Le vestigia della Roma antica, la storia recente della sua periferia e gli abusivismi edilizi del Dopoguerra ricordano inevitabilmente i versi di Pasolini:

Io sono una forza del Passato.
Solo nella tradizione è il mio amore.
Vengo dai ruderi, dalle chiese,
dalle pale d’altare, dai borghi
abbandonati sugli Appennini o le Prealpi,
dove sono vissuti i fratelli.
Giro per la Tuscolana come un pazzo,
per l’Appia come un cane senza padrone.
O guardo i crepuscoli, le mattine
su Roma, sulla Ciociaria, sul mondo,
come i primi atti della Dopostoria,
cui io assisto, per privilegio d’anagrafe,
dall’orlo estremo di qualche età
sepolta. Mostruoso è chi è nato
dalle viscere di una donna morta.
E io, feto adulto, mi aggiro
più moderno di ogni moderno
a cercare fratelli che non sono più.

Siamo ormai nel pieno delle vivaci periferie del quadrante est: tra strade secondarie e tratti di ciclabile passiamo prima per Villa de Sanctis, poi per Villa Gordiani, che sfodera con disinvoltura altri tesori archeologici. Risaliamo ancora lungo la direttrice di viale Togliatti, dove una delle piste ciclabili più datate dell’Urbe ci porta nei pressi di Ponte Mammolo, là dove il fiume Aniene incontra l’inizio della città. A questo punto il GSA cambia ancora scenario, e dopo aver superato in sicurezza lo svincolo della Tiburtina ci porta in una realtà sospesa tra canneti e fiume, costeggiando l’Aniene prima su sterrato, poi sulla ciclabile che da Ponte Nomentano porta fino a Villa Ada. Le tinte color mattone dei ruderi imperiali sembra un lontano ricordo mentre ci immergiamo in un paesaggio selvatico e suburbano.

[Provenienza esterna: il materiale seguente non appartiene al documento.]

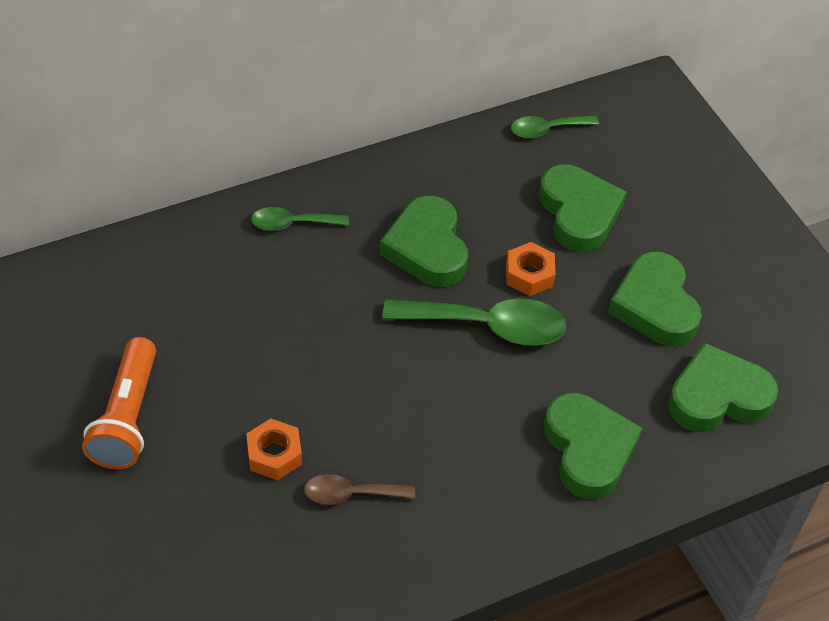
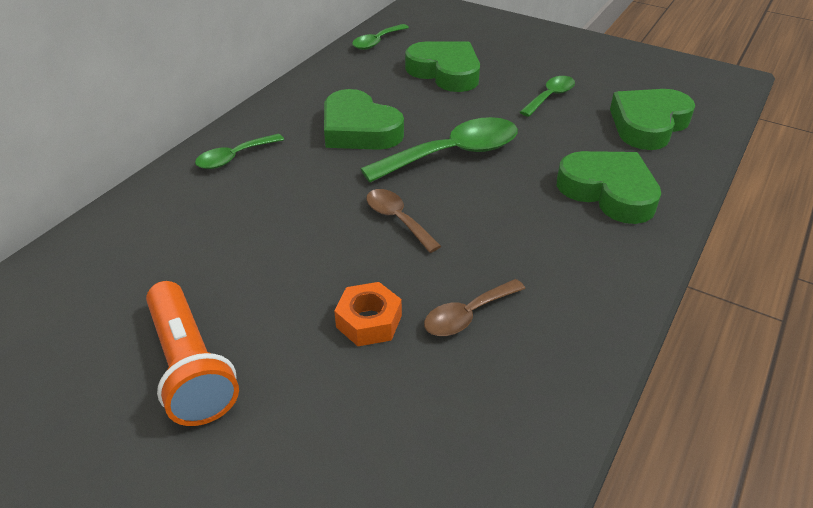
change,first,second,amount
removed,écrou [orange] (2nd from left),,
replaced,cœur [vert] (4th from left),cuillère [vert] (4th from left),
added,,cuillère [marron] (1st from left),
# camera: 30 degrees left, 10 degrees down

Attraversiamo l’affascinante cornice di Villa Ada e il suo laghetto, e poi l’elegante Villa Borghese, i due maggiori parchi cittadini dopo Villa Pamphili, che trovandosi nel quadrante ovest non è collegata al nostro anello. Il percorso si chiude nel più scenografico dei modi, sulla pista ciclabile che corre lungo la banchina del biondo Tevere, per poi ricongiungersi al centro storico all’altezza di Castel Sant’Angelo.